With a polling-based approach (Lovable or V0), the notification fires within the cron interval — typically 15–60 minutes after the price changes. For most e-commerce apps, 30-minute latency is acceptable. If your products have flash sales where prices change and sell out within minutes, you need a Supabase Realtime trigger on the price column that fires the evaluation immediately on every price update, which requires custom development.

### Can I set a price alert without creating an account?

Not with this architecture — price alerts are stored in the database linked to a user_id, which requires authentication to persist across sessions. You could implement a guest alert using a browser cookie and email address only, but the alert would be lost if the user clears cookies. The standard pattern is to require a lightweight account creation (email/password or Google OAuth) before setting an alert, since most users who want to track prices are willing to create a free account.

### Will the alert fire for a small price drop of just $1?

Yes — the alert fires whenever current_price <= target_price, regardless of the size of the drop. If you want to prevent alerts for trivially small drops (e.g., only notify on drops of 5% or more), add a minimum_discount_pct column to the price_alerts table and add a condition in the evaluation query: AND (original_price - current_price) / original_price >= minimum_discount_pct. Store the original_price at alert creation time as a reference point.

### What if the product goes out of stock before the price drops?

When the product becomes unavailable (is_available = false on the products table), the monitoring job should pause the alert (set is_active = false) but not delete it. Show an 'Out of stock' badge on the alert card in the management screen. When the product comes back in stock, automatically resume the alert (set is_active = true) — this creates a better experience than forcing users to recreate their alert when stock returns.

### Can I set alerts on multiple products at once?

That depends on the UI you build. The standard pattern is one alert per product — users set an alert on each product detail page individually. You could add a 'bulk alert' feature on a wishlist or cart page that sets a 10% discount alert on all items in one action. Each alert is stored as a separate row in price_alerts, so the backend handles multiples natively.

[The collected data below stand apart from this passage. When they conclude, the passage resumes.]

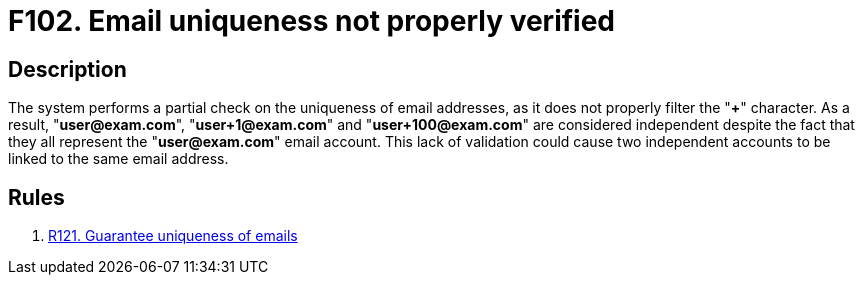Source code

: :slug: findings/102/
:description: The purpose of this page is to present information about the set of findings reported by Fluid Attacks. In this case, the finding presents information about vulnerabilities arising from not properly verifying email uniqueness, recommendations to avoid them and related security requirements.
:keywords: Email, Uniqueness, Verification, Validation, Special, Character
:findings: yes
:type: security

= F102. Email uniqueness not properly verified

== Description

The system performs a partial check on the uniqueness of email addresses,
as it does not properly filter the "*+*" character.
As a result, "**user@exam.com**", "**user+1@exam.com**" and
"**user+100@exam.com**" are considered independent despite the fact that they
all represent the "**user@exam.com**" email account.
This lack of validation could cause two independent accounts to be linked to
the same email address.

== Rules

. [[r1]] [inner]#link:/rules/121/[R121. Guarantee uniqueness of emails]#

### Do alerts expire automatically?

Yes, in the schema above, expires_at defaults to 90 days from creation. A nightly cleanup query (or pg_cron job) sets is_active = false for all rows where expires_at < NOW(). The expiry date is visible on the alert management screen, and users can edit it to extend it. 90 days covers most seasonal shopping cycles while keeping the active alert table clean.

### How do I cancel all my price alerts at once?

Add a 'Clear all alerts' button on the alert management page that runs UPDATE price_alerts SET is_active = false WHERE user_id = auth.uid(). For users who want to permanently delete rather than just pause, add a 'Delete all' button that runs DELETE FROM price_alerts WHERE user_id = auth.uid(). Give the delete action a confirmation dialog — this action is not reversible.

### Does this work on mobile apps too?

Yes — the Supabase backend works identically for both web and mobile. On mobile Flutter apps, replace browser push (VAPID/web-push) with Firebase Cloud Messaging (firebase_messaging package), which delivers push notifications to iOS and Android even when the app is fully closed. The price_alerts database schema, the cron monitoring job, and the email delivery via Resend work identically on both platforms.